The vapor pressure of CFE-419 at 45° C. is 0.008 MPa.

(Example 14)
Fluorination was carried out in the same manner as in Example 1, except that CFE-419 was changed to (HFPO) ₃ , solution A was changed to solution D, benzene solution A was changed to benzene solution B, fluorine gas diluted to 30% by volume with nitrogen gas was changed to fluorine gas diluted to 20% by volume with nitrogen gas, and the liquid phase temperature and gas phase temperature in fluorination were changed as shown in Table 1. The addition rate and yield are shown in Table 2.
The vapor pressure of (HFPO) ₃ at 44°C is 0.007 MPa.
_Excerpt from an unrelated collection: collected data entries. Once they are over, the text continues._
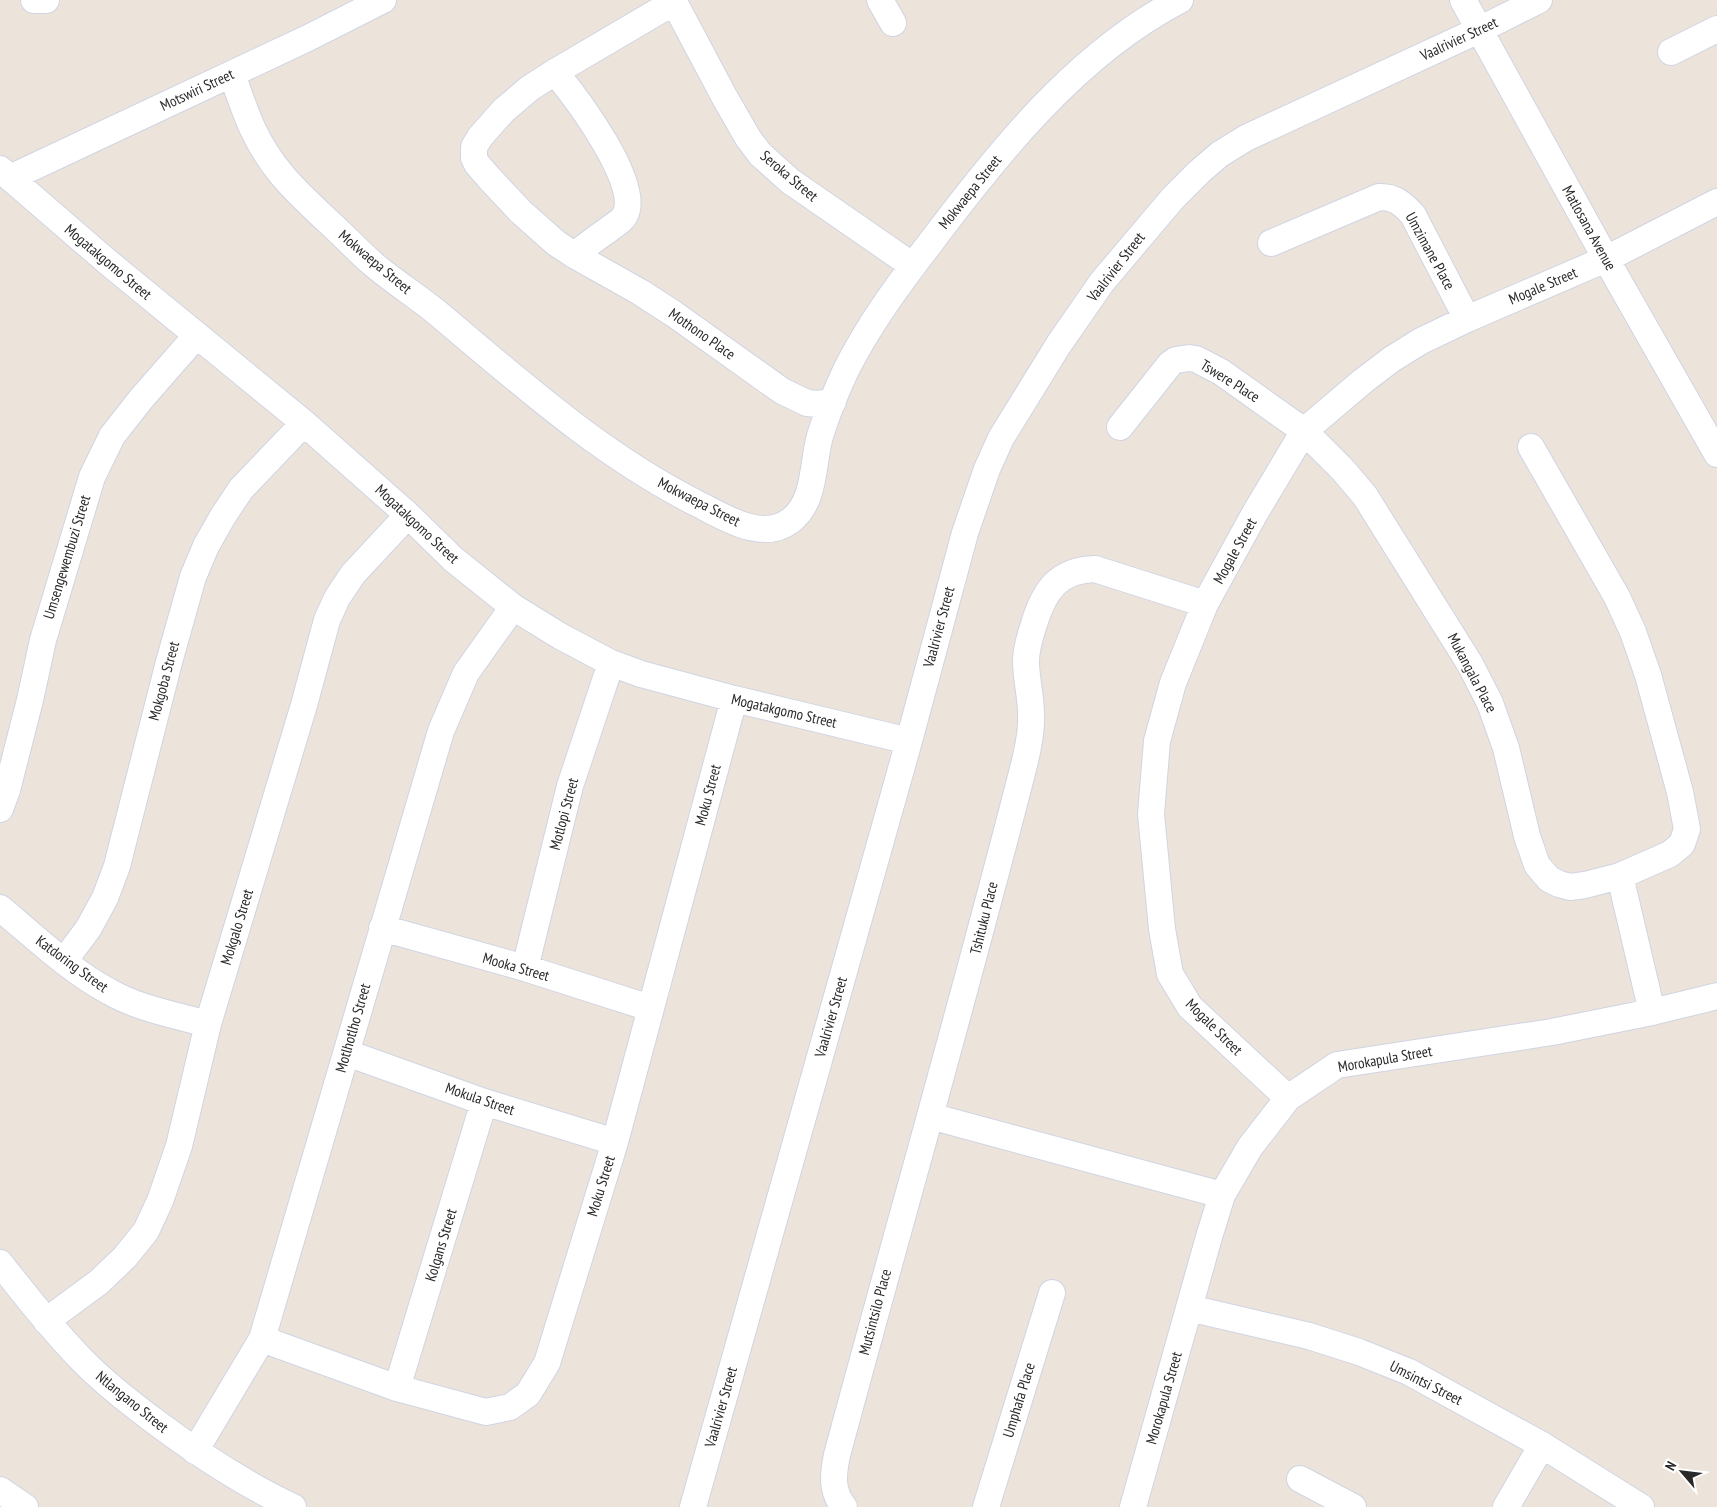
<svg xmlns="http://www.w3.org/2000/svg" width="1717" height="1507" viewBox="0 0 1717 1507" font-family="'PT Sans Narrow',sans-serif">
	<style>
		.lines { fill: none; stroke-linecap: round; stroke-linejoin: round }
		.minor-casing { stroke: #d0d4e3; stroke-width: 28 }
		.minor { stroke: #fff; stroke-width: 26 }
		.labels { text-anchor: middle; stroke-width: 5; stroke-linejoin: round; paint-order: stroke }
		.street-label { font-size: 15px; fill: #292929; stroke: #fff }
	</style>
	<rect width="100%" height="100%" fill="#ece4db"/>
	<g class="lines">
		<g class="minor-casing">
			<path id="minor" d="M34,0H46
				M673,0L725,98L748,138L760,154L790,181L913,266
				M880,0L893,23
				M1463,0L1606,259L1717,454
				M674,2L555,72L530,88L504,110L480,137L474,147V158L477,164L490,179L521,212L556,243L574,255L640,292L674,314L782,391L807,403L818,404L833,402
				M1671,52L1717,29
				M555,72C574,95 647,190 623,218C619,223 612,226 608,230C596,238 585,247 574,255
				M232,74C246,114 254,141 282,175C297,193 315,209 332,225C346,238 359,252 373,264C393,281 415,295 435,311C520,382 599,454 698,504C724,517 762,542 790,521C816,502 812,464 820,436C827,414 836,391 846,370C868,326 898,285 928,246C997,154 1076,54 1180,0
				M0,169L110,264L304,423L408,515L453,559L513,607L560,636L611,663L641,674L734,699L909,741
				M10,178L308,38L383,0
				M1271,243L1379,197C1394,196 1403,204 1413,215L1467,319
				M1120,427L1170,364L1176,360L1189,358L1196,359L1221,372L1304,431L1343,470L1365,496L1470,664L1490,703L1506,748L1527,836L1537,865L1549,879L1559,884L1570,887L1585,885L1620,876L1670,854L1682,844L1687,829L1680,792L1648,675L1633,632L1617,597L1531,447
				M0,809L7,790L30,700L43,640L92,477L112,436L141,399L197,335
				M1620,876L1652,1012
				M0,908C35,937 69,970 110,992C140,1009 175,1015 208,1024
				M382,928L525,968L650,1008
				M64,961L88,929L105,898L117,866L169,662L193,577L206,546L223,516L241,489L304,423
				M525,968L570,786L611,663
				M347,1053L484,1102L615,1142
				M1288,1098L1190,1007L1170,974L1162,929L1151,814L1157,741L1173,683L1205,604L1255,513L1304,431L1363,381L1392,359L1421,341L1467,319L1606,259L1717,202
				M930,1116L1222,1195
				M0,1263C26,1296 52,1329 81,1359C104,1383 130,1403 157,1423C200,1455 244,1484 293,1507
				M1189,1308L1309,1336L1359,1352L1409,1372L1542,1445L1641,1507
				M46,1321L99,1282L125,1257L146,1231L160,1201L179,1146L208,1024L304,705L327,620L337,598L353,574L408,515
				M262,1339L397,1388L486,1412L510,1407L528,1394L547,1363L615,1142L734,699
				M397,1388L484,1102
				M195,1451L262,1339L441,731L466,673L513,607
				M1300,1479L1353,1507
				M0,1490L25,1507
				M693,1507L909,741L965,533L987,469L1001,438L1059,344L1102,282L1173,198L1199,172L1220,154L1246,138L1479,30L1539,0
				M844,1507C831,1491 833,1474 837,1455C899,1225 965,996 1024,765C1028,749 1032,731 1031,714C1031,696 1026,679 1026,661C1026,649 1030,636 1034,624C1044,591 1058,570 1095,569L1205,604
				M986,1507L1052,1293
				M1133,1507L1209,1237L1222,1195L1250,1147L1288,1098L1337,1065L1552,1032L1652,1012L1717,996
				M1506,1507L1542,1445"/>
		</g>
		<use href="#minor" class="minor"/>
	</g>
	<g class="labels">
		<g class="street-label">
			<text transform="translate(1459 39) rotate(-25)" y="5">Vaalrivier Street</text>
			<text transform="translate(197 90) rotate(-25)" y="5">Motswiri Street</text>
			<text transform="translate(789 176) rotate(40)" y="5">Seroka Street</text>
			<text transform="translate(970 192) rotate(-51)" y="5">Mokwaepa Street</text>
			<text transform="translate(1589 228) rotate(61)" y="5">Matlosana Avenue</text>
			<text transform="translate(1430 251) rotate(61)" y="5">Umzimane Place</text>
			<text transform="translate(108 262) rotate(40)" y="5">Mogatakgomo Street</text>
			<text transform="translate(375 262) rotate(40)" y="5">Mokwaepa Street</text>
			<text transform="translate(1116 267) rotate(-52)" y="5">Vaalrivier Street</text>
			<text transform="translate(1543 286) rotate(-23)" y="5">Mogale Street</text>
			<text transform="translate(702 334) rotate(35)" y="5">Mothono Place</text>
			<text transform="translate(1230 381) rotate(32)" y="5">Tswere Place</text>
			<text transform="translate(699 502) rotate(27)" y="5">Mokwaepa Street</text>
			<text transform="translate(417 524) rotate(43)" y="5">Mogatakgomo Street</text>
			<text transform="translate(1235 551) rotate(-61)" y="5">Mogale Street</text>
			<text transform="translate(67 557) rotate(-73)" y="5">Umsengewembuzi Street</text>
			<text transform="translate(939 627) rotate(-75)" y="5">Vaalrivier Street</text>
			<text transform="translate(1472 673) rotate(62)" y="5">Mukangala Place</text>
			<text transform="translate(164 681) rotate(-75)" y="5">Mokgoba Street</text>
			<text transform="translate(784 711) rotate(13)" y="5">Mogatakgomo Street</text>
			<text transform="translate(708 795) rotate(-75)" y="5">Moku Street</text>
			<text transform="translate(564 814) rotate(-75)" y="5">Motlopi Street</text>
			<text transform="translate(984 918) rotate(-76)" y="5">Tshituku Place</text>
			<text transform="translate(237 927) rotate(-73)" y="5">Mokgalo Street</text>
			<text transform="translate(72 964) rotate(36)" y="5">Katdoring Street</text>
			<text transform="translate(516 967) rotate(16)" y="5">Mooka Street</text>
			<text transform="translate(831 1017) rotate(-74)" y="5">Vaalrivier Street</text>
			<text transform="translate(1214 1027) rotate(45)" y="5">Mogale Street</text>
			<text transform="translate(353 1028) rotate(-74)" y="5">Motlhotlho Street</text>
			<text transform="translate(1385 1059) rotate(-10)" y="5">Morokapula Street</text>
			<text transform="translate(480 1099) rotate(19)" y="5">Mokula Street</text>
			<text transform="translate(601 1186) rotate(-73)" y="5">Moku Street</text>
			<text transform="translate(441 1245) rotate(-73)" y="5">Kolgans Street</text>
			<text transform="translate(875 1312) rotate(-75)" y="5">Mutsintsilo Place</text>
			<text transform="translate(1426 1383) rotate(27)" y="5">Umsintsi Street</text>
			<text transform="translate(1164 1398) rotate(-74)" y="5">Morokapula Street</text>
			<text transform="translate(1019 1400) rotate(-73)" y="5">Umphafa Place</text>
			<text transform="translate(132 1402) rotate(39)" y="5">Ntlangano Street</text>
			<text transform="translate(721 1407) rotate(-74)" y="5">Vaalrivier Street</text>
		</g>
	</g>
	<g transform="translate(1682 1472) rotate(298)" stroke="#ffffff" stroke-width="4" paint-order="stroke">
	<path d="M0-4L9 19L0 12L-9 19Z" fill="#292929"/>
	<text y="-8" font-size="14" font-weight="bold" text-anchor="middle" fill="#292929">N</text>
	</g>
</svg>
It can be seen that the methods for producing fluorine-containing compounds in Examples 1 to 12, in which the molar fraction of halogen-containing organic compounds in the gas phase is 0.065 or less, have a superior yield of fluorine-containing compounds compared to Examples 13 to 14, in which the molar fraction exceeds 0.065.
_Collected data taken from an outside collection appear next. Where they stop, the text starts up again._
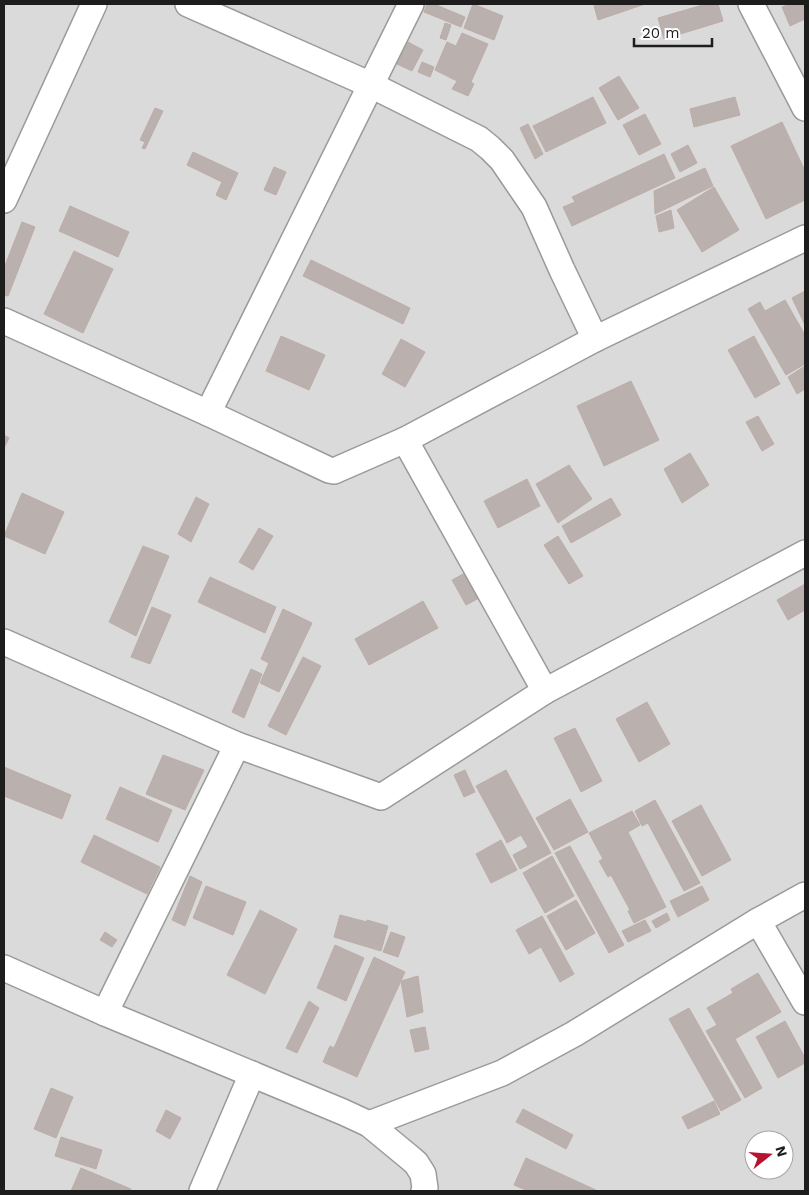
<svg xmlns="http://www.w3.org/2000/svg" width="809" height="1195" viewBox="0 0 809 1195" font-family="'Work Sans',sans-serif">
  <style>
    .residential { fill: #dbdada; fill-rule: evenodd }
    .building { fill: #bab0ad; stroke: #bdada7 }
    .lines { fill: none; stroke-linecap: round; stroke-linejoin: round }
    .minor-casing { stroke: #9a9a9a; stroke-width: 28 }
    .minor { stroke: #fff; stroke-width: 25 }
  </style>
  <rect width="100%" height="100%" fill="#ede8e3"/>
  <path class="residential" d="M4,4H805V1191H4ZM754,1140H784V1170H754Z"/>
  <g class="building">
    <path d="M427,4H434L465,17L461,27L424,12Z"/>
    <path d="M473,4L503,16L494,40L464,28Z"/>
    <path d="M595,4H645L598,20L594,6Z"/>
    <path d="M706,4H718L723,21L664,39L658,18Z"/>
    <path d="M790,4H805V19L790,26L782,7Z"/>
    <path d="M445,23L451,25L446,40L440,38Z"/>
    <path d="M462,33L488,44L471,82L474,84L468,96L452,89L457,81L435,70L447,42L456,46Z"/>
    <path d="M408,42L423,50L412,71L397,64Z"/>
    <path d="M422,62L434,67L430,77L418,72Z"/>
    <path d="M619,76L639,108L618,120L599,88Z"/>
    <path d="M593,97L606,123L546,152L533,126Z"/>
    <path d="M735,97L740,115L694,127L690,109Z"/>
    <path d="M155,108L163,111L145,149L142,148L145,142L140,140Z"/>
    <path d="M645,114L661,144L639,155L623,125Z"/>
    <path d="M782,122L805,171V200L766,219L731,146Z"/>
    <path d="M528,124L543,154L535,159L520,128Z"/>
    <path d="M688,145L697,163L680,172L671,154Z"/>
    <path d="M193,152L238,173L226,200L216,195L222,182L187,165Z"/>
    <path d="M664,154L675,178L572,226L563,207L575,202L572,197Z"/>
    <path d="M274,167L286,172L276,195L264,190Z"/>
    <path d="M705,168L713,186L655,214L654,191Z"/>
    <path d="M714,187L739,230L702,252L677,210Z"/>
    <path d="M70,206L129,232L118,257L59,231Z"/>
    <path d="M671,210L674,228L659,232L656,216Z"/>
    <path d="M22,222L35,227L8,296L4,295V268Z"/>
    <path d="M74,251L113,269L83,333L44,314Z"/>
    <path d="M311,260L410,308L403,324L303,276Z"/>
    <path d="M805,291V325L792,298Z"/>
    <path d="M785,300L805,335V364L786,375L748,309L760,302L765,311Z"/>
    <path d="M281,336L325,355L309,390L266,371Z"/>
    <path d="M754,336L780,384L755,398L728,350Z"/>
    <path d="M401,339L425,352L405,387L382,374Z"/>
    <path d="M805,366V389L797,394L788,377Z"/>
    <path d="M631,381L659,440L604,466L577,406Z"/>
    <path d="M758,416L774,444L762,451L746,422Z"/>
    <path d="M4,435L9,438L4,448Z"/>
    <path d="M690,453L709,485L682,503L664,469Z"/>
    <path d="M569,465L592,499L558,523L536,484Z"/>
    <path d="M527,479L540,506L498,528L484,501Z"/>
    <path d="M22,493L64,512L45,554L4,536Z"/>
    <path d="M196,497L209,504L191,542L178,534Z"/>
    <path d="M611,498L621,515L571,543L562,526Z"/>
    <path d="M259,528L273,536L253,570L239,562Z"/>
    <path d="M558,536L583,576L569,584L544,545Z"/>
    <path d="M143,546L169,556L136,636L109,622Z"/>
    <path d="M467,572L481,597L466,605L452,580Z"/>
    <path d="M210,577L276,607L265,633L198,602Z"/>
    <path d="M805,584V610L788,620L777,600Z"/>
    <path d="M423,601L438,628L369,665L355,639Z"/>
    <path d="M152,607L171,615L150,664L131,657Z"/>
    <path d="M283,609L312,623L279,692L260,683L269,663L261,659Z"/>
    <path d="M303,657L321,666L286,735L268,726Z"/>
    <path d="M251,669L262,674L244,718L232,712Z"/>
    <path d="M647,702L670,744L639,762L616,719Z"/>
    <path d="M575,728L602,781L581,792L554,738Z"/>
    <path d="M163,755L204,770L185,810L146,794Z"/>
    <path d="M4,767L71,795L62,819L4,796Z"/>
    <path d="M465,770L475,792L464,797L454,775Z"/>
    <path d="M506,770L551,853L520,869L513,855L528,847L521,835L507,843L476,786Z"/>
    <path d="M120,787L172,810L158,842L106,819Z"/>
    <path d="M570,799L588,832L554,850L536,818Z"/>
    <path d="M655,800L700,883L684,891L648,823L642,826L635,811Z"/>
    <path d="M701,805L731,860L702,876L672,821Z"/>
    <path d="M632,811L640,825L628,832L666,907L634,923L628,911L630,910L611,875L608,877L599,861L603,859L589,833Z"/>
    <path d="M94,835L160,867L147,894L81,862Z"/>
    <path d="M501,840L517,870L491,883L476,854Z"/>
    <path d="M570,846L624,945L609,953L555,853Z"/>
    <path d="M552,856L574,896L545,913L523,873Z"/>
    <path d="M190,876L202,882L185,926L172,920Z"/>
    <path d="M206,886L246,902L233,935L193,918Z"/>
    <path d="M702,886L709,900L678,917L670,901Z"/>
    <path d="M576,900L595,933L566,950L547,916Z"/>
    <path d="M260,910L297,929L265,994L227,975Z"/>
    <path d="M667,913L670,920L656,928L652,921Z"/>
    <path d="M340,915L367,922V920L388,926L381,951L334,937Z"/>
    <path d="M542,916L574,974L560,982L541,947L529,954L516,930Z"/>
    <path d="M645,920L651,931L628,942L622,931Z"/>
    <path d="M105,932L117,940L112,947L100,940Z"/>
    <path d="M391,932L405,937L398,957L383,952Z"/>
    <path d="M335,945L364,958L346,1001L317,988Z"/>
    <path d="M374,957L405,972L357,1077L323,1062L330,1046L334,1048Z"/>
    <path d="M758,973L781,1012L735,1039L762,1088L745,1098L706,1031L717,1025L707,1008L733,993L731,989Z"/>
    <path d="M418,976L423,1012L407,1017L401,981Z"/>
    <path d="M309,1001L319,1008L297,1053L286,1048Z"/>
    <path d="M689,1008L741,1100L721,1111L669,1019Z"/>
    <path d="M785,1021L805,1058V1063L778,1078L756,1037Z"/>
    <path d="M425,1027L429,1049L415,1052L410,1030Z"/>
    <path d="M51,1088L73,1097L56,1138L34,1129Z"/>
    <path d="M714,1101L720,1114L688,1129L682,1117Z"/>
    <path d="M523,1109L573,1135L566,1149L516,1122Z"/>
    <path d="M166,1110L181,1118L170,1139L156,1131Z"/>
    <path d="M61,1137L102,1150L96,1169L55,1156Z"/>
    <path d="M526,1158L598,1191H528L514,1185Z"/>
    <path d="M81,1168L131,1189L130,1191H71Z"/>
  </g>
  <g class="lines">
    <g class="minor-casing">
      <g id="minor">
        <path d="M188,4L371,85L479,139L490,148L502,160L534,207L562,270L595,339"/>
        <path d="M751,4L805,108"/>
        <path d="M4,200L94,4"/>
        <path d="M4,321L208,413L329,470L334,471L405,440L595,339L805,238"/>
        <path d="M208,413L411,4"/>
        <path d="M405,440L545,691"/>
        <path d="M4,642L237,745L381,797L545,691L805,553"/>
        <path d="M758,921L805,1002"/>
        <path d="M4,968L105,1013L343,1112L369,1124L409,1157L416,1163L423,1174L425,1188L424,1191"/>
        <path d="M105,1013L237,745"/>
        <path d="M369,1124L502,1073L574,1034L758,921L805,895"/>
        <path d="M202,1191L252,1074"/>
      </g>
    </g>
    <use href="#minor" class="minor"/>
  </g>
  <rect width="809" height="1195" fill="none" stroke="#1d1d1d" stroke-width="10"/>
  <g transform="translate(769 1155) rotate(73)"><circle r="24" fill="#ffffff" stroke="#a5a5a5"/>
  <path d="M0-4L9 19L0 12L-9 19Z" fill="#b71331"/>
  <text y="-8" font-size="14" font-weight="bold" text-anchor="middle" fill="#1d1d1d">N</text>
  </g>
  <path d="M634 38v8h78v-8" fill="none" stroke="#1d1d1d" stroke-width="2.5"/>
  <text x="642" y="38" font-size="15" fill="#1d1d1d" stroke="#ffffff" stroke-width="4" paint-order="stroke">20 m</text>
</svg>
The method for producing a fluorine-containing compound disclosed herein can produce a fluorine-containing compound with a higher fluorination yield than conventional methods. The obtained fluorine-containing compound can be derived into a fluorine-containing compound having various functional groups (e.g., a hydroxyl group, an ethylenically unsaturated group, an epoxy group, a carboxy group, etc.). In addition, the obtained fluorine-containing compound and fluorine-containing compounds that can be derived from the fluorine-containing compound can be used as a surface treatment agent, an emulsifier, rubber, a surfactant, a solvent, a heat transfer medium, a pharmaceutical, an agricultural chemical, a lubricant, intermediates thereof, etc.

Claims (7)

In a vessel containing a liquid phase containing an organic compound having one or more fluorinable atoms or bonds and an organic solvent, and a gas phase containing a mixed gas containing fluorine gas, the organic compound having one or more fluorinable atoms or bonds is fluorinated;
In the fluorination of the organic compound having one or more fluorinatable atoms or bonds, the gas phase contains a halogen-containing organic compound, and the molar fraction of the halogen-containing organic compound in the gas phase is 0.065 or less.
A method for producing a fluorine-containing compound. The method for producing a fluorine-containing compound according to claim 1, wherein in the fluorination of an organic compound having one or more fluorinatable atoms or bonds, the content of the fluorine gas relative to the total volume of the mixed gas is 70 volume % or less. The method for producing a fluorine-containing compound according to claim 1 or 2, wherein after fluorination of the organic compound having one or more fluorinatable atoms or bonds, the mixed gas is discharged from the container, and the content of the fluorine gas relative to the total volume of the discharged mixed gas is 60 volume % or less. The method for producing a fluorine-containing compound according to claim 1 or 2, wherein the boiling point of the organic solvent is 50 to 500°C or higher. The method for producing a fluorine-containing compound according to claim 1 or 2, wherein the halogen-containing organic compound contains fluorine. The method for producing a fluorine-containing compound according to claim 1 or 2, wherein the organic solvent is a perhalogeno compound. The method for producing a fluorine-containing compound according to claim 1 or 2, wherein the organic solvent has 4 or more carbon atoms.